We’re now at the stage in which 400Gb/s is the new 100Gb/s — basically, it’s the baseline submarine cables need to operate at to be successful at transmitting AI-generated data back and forth between remote data centers and terrestrial networks.
Coherent optical solutions are evolving, with the technology now able to cater to 800Gb/s comfortably and up to 1Tb/s over certain submarine distances — this will enable more traffic to traverse greater distances faster than ever before.

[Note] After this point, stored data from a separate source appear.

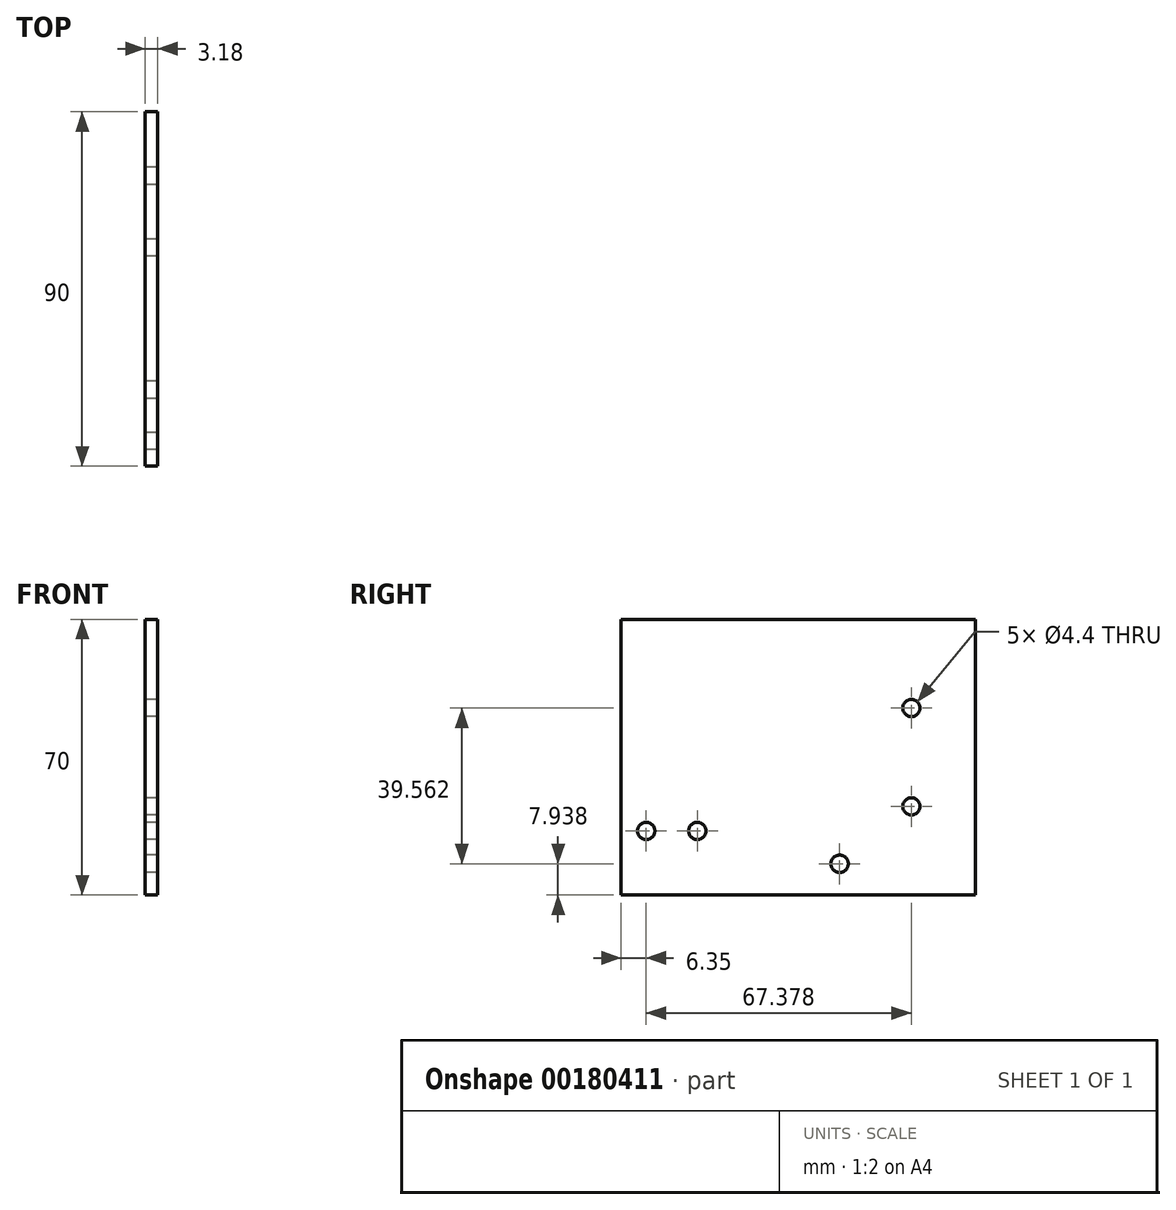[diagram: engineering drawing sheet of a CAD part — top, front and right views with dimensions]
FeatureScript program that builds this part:
annotation { "Feature Type Name" : "Feature", "Feature Type Description" : "" }
export const myFeature = defineFeature(function(context is Context, id is Id, definition is map)
    precondition{}
    {
        {
            var Q0;
            Q0=qCreatedBy(makeId("Top.planeOp"),FACE);
            var sketch = newSketch(context, id + "F0", { "sketchPlane" : qUnion([Q0])});
            skLineSegment(sketch, "E0.bottom", {"start": v(1.59, -45) * mm, "end": v(-1.59, -45) * mm});
            skLineSegment(sketch, "E0.top", {"start": v(1.59, 45) * mm, "end": v(-1.59, 45) * mm});
            skLineSegment(sketch, "E0.left", {"start": v(1.59, -45) * mm, "end": v(1.59, 45) * mm});
            skLineSegment(sketch, "E0.right", {"start": v(-1.59, -45) * mm, "end": v(-1.59, 45) * mm});
            skPoint(sketch, "E0.middle", {"position": v(0, 0) * mm});
            skSolve(sketch);
        }
        {
            var Q0;
            Q0 = qSketchRegion(id + "F0", true);
            extrude(context, id + "F1", {"entities" : qUnion([Q0]), "depth" : 70 * mm});
        }
        {
            var Q0;
            Q0=makeQuery(id+"F1.opExtrude","SWEPT_FACE",FACE,{"disambiguationData":[OSD([sQuery(id+"F0.wireOp",EDGE,"E0.right")])]});
            var sketch = newSketch(context, id + "F2", { "sketchPlane" : qUnion([Q0])});
            skPoint(sketch, "E1", {"position": v(-28.73, 47.5) * mm});
            skPoint(sketch, "E2", {"position": v(-28.73, 22.5) * mm});
            skSolve(sketch);
        }
        {
            var Q0;
            Q0=sQuery(id+"F2.wireOp",VERTEX,"E1");
            var Q1;
            Q1=sQuery(id+"F2.wireOp",VERTEX,"E2");
            var Q2;
            Q2=makeQuery(id+"F1.opExtrude","SWEPT_BODY",BODY,{"disambiguationData":[OSD([sQuery(id+"F0.wireOp",EDGE,"E0.bottom"),sQuery(id+"F0.wireOp",EDGE,"E0.top"),sQuery(id+"F0.wireOp",EDGE,"E0.left"),sQuery(id+"F0.wireOp",EDGE,"E0.right")])]});
            hole(context, id + "F3", {"style" : HoleStyle.SIMPLE, "endStyle" : HoleEndStyle.THROUGH, "standardTappedOrClearance" : lookupTablePath({ "standard" : "ISO", "fit" : "Normal", "size" : "M4", "type" : "Clearance" }), "standardBlindInLast" : lookupTablePath({ "fit" : "Standard", "standard" : "ISO", "size" : "M4", "type" : "Clearance" }), "holeDiameter" : 4.4 * mm, "locations" : qUnion([Q0, Q1]), "scope" : qUnion([Q2]), "isTappedThrough" : true});
        }
        {
            var Q0;
            Q0=makeQuery(id+"F1.opExtrude","SWEPT_FACE",FACE,{"disambiguationData":[OSD([sQuery(id+"F0.wireOp",EDGE,"E0.right")])]});
            var sketch = newSketch(context, id + "F4", { "sketchPlane" : qUnion([Q0])});
            skPoint(sketch, "E3", {"position": v(38.65, 16.27) * mm});
            skPoint(sketch, "E4", {"position": v(25.65, 16.27) * mm});
            skPoint(sketch, "E5", {"position": v(-10.5, 7.94) * mm});
            skSolve(sketch);
        }
        {
            var Q0;
            Q0=sQuery(id+"F4.wireOp",VERTEX,"E3");
            var Q1;
            Q1=sQuery(id+"F4.wireOp",VERTEX,"E4");
            var Q2;
            Q2=sQuery(id+"F4.wireOp",VERTEX,"E5");
            var Q3;
            Q3=makeQuery(id+"F1.opExtrude","SWEPT_BODY",BODY,{"disambiguationData":[OSD([sQuery(id+"F0.wireOp",EDGE,"E0.bottom"),sQuery(id+"F0.wireOp",EDGE,"E0.top"),sQuery(id+"F0.wireOp",EDGE,"E0.left"),sQuery(id+"F0.wireOp",EDGE,"E0.right")])]});
            hole(context, id + "F5", {"style" : HoleStyle.SIMPLE, "endStyle" : HoleEndStyle.BLIND, "standardTappedOrClearance" : lookupTablePath({ "standard" : "ISO", "fit" : "Normal", "size" : "M4", "type" : "Clearance" }), "standardBlindInLast" : lookupTablePath({ "fit" : "Standard", "standard" : "ISO", "size" : "M4", "type" : "Clearance" }), "holeDiameter" : 4.4 * mm, "holeDepth" : 25 * mm, "locations" : qUnion([Q0, Q1, Q2]), "scope" : qUnion([Q3])});
        }
    });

But crucially, submarine cables need to address the flexing needs of data centre interconnect requirements, such as the alternative traffic patterns traversing the network to far-flung places and edge data centres. Large AI clusters and idle compute challenges will drive increased need for load balancing and workload distribution across large distances. The global mesh, enabled by submarine cables, must re-optimize traffic patterns quickly, particularly as we’re expecting traffic to more than double each year thanks to AI.
Ultimately, the key to the AI-driving network of tomorrow will be to ensure that submarine, terrestrial and cloud networks continue to seamlessly blend together as one consumable network asset so AI can be delivered at the speed end users demand.